Мы допили бутылку без каких-либо тостов.
Брат ожидал меня, когда с небольшим опозданием, вскоре после двенадцати, я вошел в ресторан. Он был не один, рядом с ним сидела очень хорошенькая молодая женщина с длинными рыжеватыми волосами. Генри поднялся из-за стола, и мы пожали друг другу руки. Он теперь не носил очков, его зубы были приведены в порядок, он загорел, хорошо выглядел, немного располнел. И даже покрасил волосы, так что мог сойти за мужчину лет тридцати.
– Познакомься с моей невестой, ее зовут Мадлен, – представил он сидевшую рядом женщину.
– Я очень хотела познакомиться с вами, – сказала Мадлен, когда я сел за стол. У нее были приятный грудной голос, большие серые глаза, отливавшие синевой. Она не походила на женщину, которая могла бы связать судьбу с никчемным человеком.
– Надо бы что-нибудь выпить, – предложил я.
– На нас не рассчитывай. Я не пью, – с некоторым вызовом, как бы побуждая меня на расспросы, отказался брат.
– И я никогда не пью, – сказала Мадлен.
– Что ж, тогда не будем, – согласился я.
– Будем ли мы вообще что-нибудь заказывать? Боюсь, у нас мало времени, – заметил брат.

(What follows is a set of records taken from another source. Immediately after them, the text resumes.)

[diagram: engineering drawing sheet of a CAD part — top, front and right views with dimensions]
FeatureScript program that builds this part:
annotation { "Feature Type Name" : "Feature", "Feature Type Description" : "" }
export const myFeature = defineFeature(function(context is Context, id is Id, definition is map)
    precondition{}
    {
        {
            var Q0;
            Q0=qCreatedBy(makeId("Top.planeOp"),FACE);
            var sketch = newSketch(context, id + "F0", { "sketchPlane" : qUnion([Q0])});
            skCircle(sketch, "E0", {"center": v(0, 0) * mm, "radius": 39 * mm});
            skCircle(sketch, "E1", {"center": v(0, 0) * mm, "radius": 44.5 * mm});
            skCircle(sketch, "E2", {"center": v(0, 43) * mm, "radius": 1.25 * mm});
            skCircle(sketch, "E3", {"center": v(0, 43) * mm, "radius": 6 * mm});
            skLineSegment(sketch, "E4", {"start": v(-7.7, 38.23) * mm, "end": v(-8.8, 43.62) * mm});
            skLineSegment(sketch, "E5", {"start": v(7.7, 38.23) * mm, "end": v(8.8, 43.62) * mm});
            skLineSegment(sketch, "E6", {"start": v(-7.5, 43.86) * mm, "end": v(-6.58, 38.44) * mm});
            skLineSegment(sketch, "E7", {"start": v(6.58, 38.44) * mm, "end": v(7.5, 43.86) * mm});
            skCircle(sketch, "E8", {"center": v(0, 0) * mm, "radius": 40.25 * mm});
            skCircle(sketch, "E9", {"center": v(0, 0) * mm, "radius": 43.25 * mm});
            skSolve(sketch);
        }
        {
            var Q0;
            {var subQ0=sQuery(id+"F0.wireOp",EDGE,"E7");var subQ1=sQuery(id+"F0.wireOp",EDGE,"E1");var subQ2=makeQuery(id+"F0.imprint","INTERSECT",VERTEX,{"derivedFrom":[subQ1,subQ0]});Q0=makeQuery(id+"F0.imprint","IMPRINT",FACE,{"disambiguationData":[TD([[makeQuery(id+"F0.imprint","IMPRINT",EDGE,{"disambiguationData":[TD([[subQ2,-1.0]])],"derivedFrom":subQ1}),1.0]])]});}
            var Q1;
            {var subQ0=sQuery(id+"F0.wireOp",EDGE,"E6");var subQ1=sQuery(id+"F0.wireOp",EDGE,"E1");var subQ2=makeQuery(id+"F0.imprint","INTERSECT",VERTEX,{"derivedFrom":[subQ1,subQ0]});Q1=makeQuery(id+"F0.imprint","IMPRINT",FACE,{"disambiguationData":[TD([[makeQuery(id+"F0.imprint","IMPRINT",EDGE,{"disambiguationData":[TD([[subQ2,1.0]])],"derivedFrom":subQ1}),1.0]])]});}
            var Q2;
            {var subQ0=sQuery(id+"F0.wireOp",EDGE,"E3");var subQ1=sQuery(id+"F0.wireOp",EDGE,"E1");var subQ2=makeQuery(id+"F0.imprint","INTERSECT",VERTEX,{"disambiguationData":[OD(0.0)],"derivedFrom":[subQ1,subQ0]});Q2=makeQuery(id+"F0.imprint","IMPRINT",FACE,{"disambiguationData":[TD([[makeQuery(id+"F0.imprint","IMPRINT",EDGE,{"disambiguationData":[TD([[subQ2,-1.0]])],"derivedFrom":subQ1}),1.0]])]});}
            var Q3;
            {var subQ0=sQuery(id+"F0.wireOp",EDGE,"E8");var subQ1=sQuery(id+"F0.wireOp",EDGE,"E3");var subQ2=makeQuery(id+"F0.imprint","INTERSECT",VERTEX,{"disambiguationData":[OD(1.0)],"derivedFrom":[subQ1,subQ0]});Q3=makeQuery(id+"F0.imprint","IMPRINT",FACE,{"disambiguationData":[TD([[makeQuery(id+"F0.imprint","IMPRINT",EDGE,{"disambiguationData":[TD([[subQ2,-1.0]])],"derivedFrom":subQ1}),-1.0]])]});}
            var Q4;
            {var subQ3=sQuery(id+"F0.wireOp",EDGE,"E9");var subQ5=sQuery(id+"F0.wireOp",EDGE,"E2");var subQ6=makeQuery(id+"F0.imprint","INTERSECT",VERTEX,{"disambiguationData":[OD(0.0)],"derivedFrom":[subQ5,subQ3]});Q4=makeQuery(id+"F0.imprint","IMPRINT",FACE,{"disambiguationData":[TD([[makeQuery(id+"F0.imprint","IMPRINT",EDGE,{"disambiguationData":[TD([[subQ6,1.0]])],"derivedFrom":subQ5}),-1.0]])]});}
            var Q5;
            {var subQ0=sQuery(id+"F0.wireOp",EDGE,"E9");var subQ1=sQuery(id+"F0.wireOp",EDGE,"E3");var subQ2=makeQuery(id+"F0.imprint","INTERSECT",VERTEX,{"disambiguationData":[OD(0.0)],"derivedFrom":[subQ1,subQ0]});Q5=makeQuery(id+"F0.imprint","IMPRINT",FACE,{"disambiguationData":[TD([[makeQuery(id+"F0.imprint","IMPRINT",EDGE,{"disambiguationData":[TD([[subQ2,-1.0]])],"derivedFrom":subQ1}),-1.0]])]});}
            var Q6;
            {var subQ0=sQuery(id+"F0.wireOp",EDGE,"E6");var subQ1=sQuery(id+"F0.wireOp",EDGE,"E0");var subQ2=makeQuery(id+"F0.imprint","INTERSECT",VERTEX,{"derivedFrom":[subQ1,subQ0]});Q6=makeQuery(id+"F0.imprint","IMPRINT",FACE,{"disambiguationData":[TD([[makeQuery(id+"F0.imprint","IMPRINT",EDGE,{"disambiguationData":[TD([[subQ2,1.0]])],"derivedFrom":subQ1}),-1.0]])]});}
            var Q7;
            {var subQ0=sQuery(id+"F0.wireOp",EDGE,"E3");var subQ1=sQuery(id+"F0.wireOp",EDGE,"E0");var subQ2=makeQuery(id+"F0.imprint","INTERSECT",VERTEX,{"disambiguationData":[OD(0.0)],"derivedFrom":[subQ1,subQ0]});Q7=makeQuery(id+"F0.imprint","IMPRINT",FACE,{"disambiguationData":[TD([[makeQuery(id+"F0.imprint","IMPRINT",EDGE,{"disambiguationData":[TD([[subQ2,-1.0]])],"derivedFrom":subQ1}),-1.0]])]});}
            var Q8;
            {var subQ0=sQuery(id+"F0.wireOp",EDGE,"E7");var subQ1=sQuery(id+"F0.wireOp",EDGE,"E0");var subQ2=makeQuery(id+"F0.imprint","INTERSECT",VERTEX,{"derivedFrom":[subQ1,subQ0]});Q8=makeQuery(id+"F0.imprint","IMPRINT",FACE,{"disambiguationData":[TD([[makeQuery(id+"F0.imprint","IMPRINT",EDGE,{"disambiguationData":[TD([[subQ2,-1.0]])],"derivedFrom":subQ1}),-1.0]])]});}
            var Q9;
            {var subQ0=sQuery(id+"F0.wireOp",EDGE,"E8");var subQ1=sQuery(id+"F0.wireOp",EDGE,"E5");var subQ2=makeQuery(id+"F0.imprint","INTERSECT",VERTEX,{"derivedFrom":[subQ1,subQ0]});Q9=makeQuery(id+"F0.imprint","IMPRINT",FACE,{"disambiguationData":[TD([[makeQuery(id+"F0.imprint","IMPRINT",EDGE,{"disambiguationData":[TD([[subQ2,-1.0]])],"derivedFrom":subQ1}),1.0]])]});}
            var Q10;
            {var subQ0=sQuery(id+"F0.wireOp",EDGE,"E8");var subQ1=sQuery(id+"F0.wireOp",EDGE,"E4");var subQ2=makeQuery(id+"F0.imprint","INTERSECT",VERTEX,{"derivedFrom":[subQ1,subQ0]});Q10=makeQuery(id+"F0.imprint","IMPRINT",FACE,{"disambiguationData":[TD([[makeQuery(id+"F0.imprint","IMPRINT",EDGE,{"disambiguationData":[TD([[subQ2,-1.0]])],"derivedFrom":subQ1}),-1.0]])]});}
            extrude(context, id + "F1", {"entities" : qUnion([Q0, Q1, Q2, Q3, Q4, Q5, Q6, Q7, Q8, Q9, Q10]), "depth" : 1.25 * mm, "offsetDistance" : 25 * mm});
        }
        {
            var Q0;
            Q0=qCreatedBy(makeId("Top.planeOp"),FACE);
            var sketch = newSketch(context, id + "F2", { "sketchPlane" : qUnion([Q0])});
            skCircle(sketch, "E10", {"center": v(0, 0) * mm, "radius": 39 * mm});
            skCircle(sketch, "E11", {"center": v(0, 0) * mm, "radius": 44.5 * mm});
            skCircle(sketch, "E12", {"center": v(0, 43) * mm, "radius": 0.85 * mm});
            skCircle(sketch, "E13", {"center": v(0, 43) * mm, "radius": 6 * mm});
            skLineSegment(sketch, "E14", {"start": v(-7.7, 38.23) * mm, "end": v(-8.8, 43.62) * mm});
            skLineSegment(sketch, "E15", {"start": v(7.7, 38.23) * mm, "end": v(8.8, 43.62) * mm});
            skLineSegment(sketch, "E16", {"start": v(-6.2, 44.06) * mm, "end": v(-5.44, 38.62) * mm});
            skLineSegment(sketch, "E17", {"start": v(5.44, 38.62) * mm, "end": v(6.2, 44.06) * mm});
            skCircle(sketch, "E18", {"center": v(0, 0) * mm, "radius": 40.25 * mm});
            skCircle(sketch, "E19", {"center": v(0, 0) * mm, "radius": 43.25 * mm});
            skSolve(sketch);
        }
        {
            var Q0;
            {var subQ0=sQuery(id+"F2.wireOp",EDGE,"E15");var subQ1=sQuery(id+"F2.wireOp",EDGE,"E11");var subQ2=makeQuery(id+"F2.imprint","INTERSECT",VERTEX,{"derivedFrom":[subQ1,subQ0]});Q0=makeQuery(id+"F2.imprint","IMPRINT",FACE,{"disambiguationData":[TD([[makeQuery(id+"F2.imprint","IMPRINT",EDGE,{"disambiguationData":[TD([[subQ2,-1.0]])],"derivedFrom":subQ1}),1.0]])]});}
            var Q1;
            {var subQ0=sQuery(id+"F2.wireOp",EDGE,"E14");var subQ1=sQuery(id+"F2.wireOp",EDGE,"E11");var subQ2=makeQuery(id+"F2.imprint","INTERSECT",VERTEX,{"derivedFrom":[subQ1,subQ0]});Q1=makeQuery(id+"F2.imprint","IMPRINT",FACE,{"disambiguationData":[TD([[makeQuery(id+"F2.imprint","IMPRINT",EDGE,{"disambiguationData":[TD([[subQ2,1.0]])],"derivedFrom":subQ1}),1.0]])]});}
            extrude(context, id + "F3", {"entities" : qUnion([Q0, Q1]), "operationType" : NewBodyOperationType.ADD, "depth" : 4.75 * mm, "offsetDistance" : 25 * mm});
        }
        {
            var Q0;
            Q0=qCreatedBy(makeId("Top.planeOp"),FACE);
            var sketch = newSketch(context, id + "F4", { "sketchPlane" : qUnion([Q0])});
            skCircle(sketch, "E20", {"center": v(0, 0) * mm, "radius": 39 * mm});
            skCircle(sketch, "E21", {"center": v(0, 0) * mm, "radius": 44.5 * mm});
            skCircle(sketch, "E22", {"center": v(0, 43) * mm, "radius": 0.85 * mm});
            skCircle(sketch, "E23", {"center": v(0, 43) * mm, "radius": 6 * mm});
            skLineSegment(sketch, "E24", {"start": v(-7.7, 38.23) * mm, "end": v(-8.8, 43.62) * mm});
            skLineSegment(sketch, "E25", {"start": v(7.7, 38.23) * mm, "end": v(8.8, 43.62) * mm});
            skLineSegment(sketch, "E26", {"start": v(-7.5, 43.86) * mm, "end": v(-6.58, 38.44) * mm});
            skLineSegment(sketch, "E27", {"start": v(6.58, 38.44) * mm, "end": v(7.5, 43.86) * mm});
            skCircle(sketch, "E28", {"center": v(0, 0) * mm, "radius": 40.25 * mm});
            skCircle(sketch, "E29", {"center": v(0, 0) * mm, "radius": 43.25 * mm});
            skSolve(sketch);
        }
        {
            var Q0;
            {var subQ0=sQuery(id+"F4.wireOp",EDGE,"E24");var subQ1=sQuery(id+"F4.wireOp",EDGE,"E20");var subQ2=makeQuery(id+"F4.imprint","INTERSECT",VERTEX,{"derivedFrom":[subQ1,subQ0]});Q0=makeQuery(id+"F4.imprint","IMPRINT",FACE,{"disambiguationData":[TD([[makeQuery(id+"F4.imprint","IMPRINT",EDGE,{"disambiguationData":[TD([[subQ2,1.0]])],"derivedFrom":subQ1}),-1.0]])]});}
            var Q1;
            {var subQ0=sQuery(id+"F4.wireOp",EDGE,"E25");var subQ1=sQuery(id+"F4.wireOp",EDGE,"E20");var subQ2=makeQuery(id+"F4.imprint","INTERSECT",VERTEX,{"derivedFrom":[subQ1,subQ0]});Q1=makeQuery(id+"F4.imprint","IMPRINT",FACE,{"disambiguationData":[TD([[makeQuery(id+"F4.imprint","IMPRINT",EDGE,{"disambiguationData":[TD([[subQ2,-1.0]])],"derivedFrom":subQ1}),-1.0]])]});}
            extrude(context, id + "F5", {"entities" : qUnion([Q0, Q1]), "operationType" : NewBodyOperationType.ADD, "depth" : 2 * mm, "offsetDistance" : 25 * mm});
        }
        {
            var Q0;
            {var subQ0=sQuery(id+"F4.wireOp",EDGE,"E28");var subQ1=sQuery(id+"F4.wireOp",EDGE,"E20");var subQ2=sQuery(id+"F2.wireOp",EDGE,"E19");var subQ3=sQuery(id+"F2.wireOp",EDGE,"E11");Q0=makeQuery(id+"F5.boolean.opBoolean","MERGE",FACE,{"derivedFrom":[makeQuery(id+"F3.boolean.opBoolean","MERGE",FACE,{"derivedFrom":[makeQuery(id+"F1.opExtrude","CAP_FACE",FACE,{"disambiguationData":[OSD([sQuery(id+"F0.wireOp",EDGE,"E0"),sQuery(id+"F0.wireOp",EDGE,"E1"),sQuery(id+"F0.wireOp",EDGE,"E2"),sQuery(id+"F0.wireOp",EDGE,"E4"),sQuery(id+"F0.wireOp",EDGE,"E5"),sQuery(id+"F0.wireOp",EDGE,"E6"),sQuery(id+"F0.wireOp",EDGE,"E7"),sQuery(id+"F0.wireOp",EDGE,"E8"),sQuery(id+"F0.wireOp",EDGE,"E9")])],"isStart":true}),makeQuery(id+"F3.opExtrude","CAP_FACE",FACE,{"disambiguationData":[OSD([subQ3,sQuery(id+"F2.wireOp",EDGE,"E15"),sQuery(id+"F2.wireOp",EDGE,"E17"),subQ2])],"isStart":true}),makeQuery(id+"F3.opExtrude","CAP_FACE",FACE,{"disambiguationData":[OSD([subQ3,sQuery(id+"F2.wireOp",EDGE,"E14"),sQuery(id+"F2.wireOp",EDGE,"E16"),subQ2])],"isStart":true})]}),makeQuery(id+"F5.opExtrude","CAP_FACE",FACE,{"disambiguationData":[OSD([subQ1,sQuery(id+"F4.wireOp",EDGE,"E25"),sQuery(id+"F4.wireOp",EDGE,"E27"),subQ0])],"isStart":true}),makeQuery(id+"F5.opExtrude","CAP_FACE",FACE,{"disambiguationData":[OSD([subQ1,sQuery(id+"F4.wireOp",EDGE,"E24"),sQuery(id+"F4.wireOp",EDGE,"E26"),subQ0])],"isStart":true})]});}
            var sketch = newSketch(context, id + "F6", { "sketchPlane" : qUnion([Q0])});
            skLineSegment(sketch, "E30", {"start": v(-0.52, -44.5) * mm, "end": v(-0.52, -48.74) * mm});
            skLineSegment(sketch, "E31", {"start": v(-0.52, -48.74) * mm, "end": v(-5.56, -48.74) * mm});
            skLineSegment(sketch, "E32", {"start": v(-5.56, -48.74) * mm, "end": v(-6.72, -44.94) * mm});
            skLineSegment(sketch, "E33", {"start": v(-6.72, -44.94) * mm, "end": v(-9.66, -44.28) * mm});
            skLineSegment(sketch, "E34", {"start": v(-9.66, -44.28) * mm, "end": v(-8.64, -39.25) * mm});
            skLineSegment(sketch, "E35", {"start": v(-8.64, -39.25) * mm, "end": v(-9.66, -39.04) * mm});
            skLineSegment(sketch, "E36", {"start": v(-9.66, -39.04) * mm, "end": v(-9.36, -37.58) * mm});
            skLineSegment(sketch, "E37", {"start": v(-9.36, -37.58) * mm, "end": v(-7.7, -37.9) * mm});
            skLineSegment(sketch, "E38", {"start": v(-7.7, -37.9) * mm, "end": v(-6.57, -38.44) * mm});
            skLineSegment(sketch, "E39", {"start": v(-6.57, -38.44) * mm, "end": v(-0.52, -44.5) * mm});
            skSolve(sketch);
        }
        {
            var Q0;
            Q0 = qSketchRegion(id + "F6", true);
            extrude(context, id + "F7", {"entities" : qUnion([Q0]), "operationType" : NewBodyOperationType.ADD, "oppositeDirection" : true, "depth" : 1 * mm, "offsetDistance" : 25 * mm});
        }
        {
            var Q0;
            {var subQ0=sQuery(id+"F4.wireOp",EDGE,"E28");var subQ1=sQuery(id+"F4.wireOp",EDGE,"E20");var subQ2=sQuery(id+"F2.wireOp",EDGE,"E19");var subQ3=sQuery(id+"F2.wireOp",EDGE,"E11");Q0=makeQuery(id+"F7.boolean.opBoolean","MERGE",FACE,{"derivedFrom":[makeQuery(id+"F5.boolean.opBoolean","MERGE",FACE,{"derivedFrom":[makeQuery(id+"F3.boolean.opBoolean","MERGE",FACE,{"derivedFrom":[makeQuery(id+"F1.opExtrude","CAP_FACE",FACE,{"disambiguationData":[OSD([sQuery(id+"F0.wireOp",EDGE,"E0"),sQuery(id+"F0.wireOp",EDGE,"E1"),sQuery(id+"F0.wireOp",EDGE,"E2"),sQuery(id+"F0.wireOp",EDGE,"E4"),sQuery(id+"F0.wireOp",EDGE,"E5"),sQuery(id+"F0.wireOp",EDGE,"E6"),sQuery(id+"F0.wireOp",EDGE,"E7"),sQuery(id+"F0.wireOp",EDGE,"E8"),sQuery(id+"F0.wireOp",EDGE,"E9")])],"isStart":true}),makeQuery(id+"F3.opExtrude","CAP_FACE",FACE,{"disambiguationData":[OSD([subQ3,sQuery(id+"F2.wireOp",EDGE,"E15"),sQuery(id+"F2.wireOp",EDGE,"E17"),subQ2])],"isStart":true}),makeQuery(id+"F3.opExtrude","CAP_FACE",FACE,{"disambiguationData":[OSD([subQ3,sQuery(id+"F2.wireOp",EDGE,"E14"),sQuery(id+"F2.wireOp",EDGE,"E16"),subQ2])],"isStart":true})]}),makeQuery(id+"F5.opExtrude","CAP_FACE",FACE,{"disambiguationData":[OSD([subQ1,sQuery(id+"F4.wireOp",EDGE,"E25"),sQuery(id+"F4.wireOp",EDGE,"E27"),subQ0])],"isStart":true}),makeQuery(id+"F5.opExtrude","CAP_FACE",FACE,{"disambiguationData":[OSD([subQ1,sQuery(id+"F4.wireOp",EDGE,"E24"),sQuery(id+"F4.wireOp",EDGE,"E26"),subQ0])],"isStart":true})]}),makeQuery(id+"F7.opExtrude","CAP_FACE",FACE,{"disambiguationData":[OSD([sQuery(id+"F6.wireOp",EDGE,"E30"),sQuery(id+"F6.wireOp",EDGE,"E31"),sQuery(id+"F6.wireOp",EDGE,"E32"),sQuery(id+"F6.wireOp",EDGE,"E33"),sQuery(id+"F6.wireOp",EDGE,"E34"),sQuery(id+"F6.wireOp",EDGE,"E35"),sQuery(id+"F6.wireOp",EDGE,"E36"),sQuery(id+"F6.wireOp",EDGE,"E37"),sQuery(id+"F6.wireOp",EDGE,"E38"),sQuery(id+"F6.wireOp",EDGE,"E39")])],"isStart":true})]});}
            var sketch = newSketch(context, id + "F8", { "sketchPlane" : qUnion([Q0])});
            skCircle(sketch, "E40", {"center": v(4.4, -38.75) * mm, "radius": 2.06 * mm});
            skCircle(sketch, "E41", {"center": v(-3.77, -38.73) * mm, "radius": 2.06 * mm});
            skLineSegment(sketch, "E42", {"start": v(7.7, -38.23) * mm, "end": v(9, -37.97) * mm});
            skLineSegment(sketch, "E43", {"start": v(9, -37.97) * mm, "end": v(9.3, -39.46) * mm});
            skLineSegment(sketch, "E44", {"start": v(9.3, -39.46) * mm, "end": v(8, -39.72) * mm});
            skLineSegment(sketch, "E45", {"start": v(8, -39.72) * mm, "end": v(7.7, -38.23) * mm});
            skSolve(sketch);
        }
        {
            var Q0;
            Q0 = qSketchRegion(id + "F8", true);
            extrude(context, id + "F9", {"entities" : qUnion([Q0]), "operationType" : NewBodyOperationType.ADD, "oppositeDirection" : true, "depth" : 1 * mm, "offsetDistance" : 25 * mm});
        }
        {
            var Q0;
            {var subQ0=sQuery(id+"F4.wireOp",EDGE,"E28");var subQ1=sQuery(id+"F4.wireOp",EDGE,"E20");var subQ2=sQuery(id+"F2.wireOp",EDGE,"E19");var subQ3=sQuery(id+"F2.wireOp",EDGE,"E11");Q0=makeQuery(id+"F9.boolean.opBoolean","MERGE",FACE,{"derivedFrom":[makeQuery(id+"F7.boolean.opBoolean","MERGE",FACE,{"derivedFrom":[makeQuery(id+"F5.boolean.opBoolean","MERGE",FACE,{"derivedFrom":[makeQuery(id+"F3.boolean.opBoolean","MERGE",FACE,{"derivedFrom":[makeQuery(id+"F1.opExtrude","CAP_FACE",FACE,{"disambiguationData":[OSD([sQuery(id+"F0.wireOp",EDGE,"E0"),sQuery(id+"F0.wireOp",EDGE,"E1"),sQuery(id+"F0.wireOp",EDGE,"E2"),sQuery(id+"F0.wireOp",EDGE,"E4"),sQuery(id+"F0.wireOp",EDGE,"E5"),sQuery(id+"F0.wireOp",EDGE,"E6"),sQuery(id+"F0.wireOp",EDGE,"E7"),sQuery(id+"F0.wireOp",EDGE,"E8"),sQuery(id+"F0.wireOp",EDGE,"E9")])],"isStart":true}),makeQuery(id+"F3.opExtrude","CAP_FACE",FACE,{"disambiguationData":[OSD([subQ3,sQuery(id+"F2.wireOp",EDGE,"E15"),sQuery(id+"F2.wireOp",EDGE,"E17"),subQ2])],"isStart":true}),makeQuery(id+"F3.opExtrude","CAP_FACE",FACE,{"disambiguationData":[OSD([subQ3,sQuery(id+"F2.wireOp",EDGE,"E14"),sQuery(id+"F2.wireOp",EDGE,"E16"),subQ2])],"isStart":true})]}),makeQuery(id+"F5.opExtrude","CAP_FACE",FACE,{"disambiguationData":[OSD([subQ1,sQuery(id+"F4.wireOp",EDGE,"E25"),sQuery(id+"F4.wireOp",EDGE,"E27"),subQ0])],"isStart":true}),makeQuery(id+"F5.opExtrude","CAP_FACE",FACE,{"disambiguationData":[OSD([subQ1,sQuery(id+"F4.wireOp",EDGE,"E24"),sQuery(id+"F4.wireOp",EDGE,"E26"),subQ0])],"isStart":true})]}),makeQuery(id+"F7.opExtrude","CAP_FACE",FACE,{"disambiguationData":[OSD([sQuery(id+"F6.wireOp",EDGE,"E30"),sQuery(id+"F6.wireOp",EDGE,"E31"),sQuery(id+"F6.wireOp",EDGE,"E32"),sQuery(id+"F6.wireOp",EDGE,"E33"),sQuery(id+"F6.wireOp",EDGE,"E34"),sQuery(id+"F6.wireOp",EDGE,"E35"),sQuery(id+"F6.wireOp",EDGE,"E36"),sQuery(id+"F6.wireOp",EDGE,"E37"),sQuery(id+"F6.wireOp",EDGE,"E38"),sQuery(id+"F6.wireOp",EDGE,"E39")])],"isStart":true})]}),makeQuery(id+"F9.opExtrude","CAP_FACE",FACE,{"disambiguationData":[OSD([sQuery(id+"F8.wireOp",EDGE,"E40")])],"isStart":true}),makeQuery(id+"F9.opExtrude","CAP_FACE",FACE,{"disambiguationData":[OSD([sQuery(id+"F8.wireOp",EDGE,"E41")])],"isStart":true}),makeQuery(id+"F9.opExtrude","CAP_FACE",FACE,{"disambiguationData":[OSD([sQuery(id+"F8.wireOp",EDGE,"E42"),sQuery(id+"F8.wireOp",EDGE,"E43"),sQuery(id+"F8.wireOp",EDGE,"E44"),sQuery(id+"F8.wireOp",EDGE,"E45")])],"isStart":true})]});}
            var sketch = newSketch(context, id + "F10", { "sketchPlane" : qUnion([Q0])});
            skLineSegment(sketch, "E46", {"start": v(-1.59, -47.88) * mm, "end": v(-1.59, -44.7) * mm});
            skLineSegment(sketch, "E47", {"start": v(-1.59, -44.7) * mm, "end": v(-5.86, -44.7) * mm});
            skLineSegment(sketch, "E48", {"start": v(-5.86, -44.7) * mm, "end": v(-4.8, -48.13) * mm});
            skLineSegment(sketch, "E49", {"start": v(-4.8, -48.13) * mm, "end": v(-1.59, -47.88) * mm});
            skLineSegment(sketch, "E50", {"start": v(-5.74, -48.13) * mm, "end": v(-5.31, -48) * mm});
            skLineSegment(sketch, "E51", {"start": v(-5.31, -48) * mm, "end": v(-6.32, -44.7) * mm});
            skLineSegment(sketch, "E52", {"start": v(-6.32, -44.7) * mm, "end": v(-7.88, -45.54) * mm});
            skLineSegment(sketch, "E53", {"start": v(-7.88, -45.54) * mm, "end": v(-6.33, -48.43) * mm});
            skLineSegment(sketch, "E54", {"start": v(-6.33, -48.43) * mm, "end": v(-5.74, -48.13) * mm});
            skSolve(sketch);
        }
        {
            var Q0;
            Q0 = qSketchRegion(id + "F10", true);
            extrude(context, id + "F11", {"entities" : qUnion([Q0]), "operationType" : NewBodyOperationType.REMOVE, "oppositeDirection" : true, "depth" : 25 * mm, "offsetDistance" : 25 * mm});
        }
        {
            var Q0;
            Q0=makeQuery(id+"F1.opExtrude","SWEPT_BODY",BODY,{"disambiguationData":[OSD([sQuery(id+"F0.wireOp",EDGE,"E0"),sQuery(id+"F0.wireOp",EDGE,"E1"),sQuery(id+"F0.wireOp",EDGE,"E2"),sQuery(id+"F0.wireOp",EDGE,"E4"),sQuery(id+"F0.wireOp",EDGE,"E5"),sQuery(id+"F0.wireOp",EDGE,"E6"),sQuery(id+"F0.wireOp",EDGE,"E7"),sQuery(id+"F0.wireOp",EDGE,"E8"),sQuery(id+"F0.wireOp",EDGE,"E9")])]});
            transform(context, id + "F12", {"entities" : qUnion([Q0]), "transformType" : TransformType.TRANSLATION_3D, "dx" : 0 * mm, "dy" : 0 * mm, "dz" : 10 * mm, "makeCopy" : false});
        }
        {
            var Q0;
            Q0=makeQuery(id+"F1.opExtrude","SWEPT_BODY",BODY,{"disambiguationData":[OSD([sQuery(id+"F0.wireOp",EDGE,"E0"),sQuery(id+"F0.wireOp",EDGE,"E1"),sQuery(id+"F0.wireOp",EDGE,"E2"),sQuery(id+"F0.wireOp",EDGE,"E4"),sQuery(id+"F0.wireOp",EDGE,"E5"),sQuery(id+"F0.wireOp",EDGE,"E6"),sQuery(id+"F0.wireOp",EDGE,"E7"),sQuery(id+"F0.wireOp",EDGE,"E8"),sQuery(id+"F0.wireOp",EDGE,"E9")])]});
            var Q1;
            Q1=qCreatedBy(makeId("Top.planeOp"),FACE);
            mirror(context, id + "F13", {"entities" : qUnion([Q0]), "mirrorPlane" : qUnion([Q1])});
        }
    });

– Не буду вам мешать, – сказала Мадлен, поднявшись из-за стола. – Обедайте без меня. Я знаю, что вам надо о многом переговорить. А я пойду пройдусь по этому милому городку.
– Смотри не заблудись, – напутствовал ее Генри.
– Постараюсь, – рассмеялась она.
Брат с напряженным лицом не отрываясь глядел ей вслед, когда она шла к выходу. У нее были стройные ножки, хорошая фигурка, легкая походка. И он даже затаил дыхание, словно забыл обо всем на свете.
– Дорогой праведник, что сие значит? – обратился я к брату.
– Ну как она, ничего?
– Очаровательна, – заверил я, и вовсе не из желания польстить ему или ей. – А теперь выкладывай все.
– Я получаю развод.
– Давно пора.
– Да, давно бы надо.
– Где же твои очки?
Генри рассмеялся.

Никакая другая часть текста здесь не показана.